**** Records for the exercise
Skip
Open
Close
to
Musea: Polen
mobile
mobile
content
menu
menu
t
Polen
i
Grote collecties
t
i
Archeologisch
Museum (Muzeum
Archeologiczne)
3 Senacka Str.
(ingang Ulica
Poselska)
********
**Exercise requirements:**
Rewrite the listing with every "Polen" changed to "Poland", leaving everything else the same.

**Answer space:**
Skip
Open
Close
to
Musea: Poland
mobile
mobile
content
menu
menu
t
Poland
i
Grote collecties
t
i
Archeologisch
Museum (Muzeum
Archeologiczne)
3 Senacka Str.
(ingang Ulica
Poselska)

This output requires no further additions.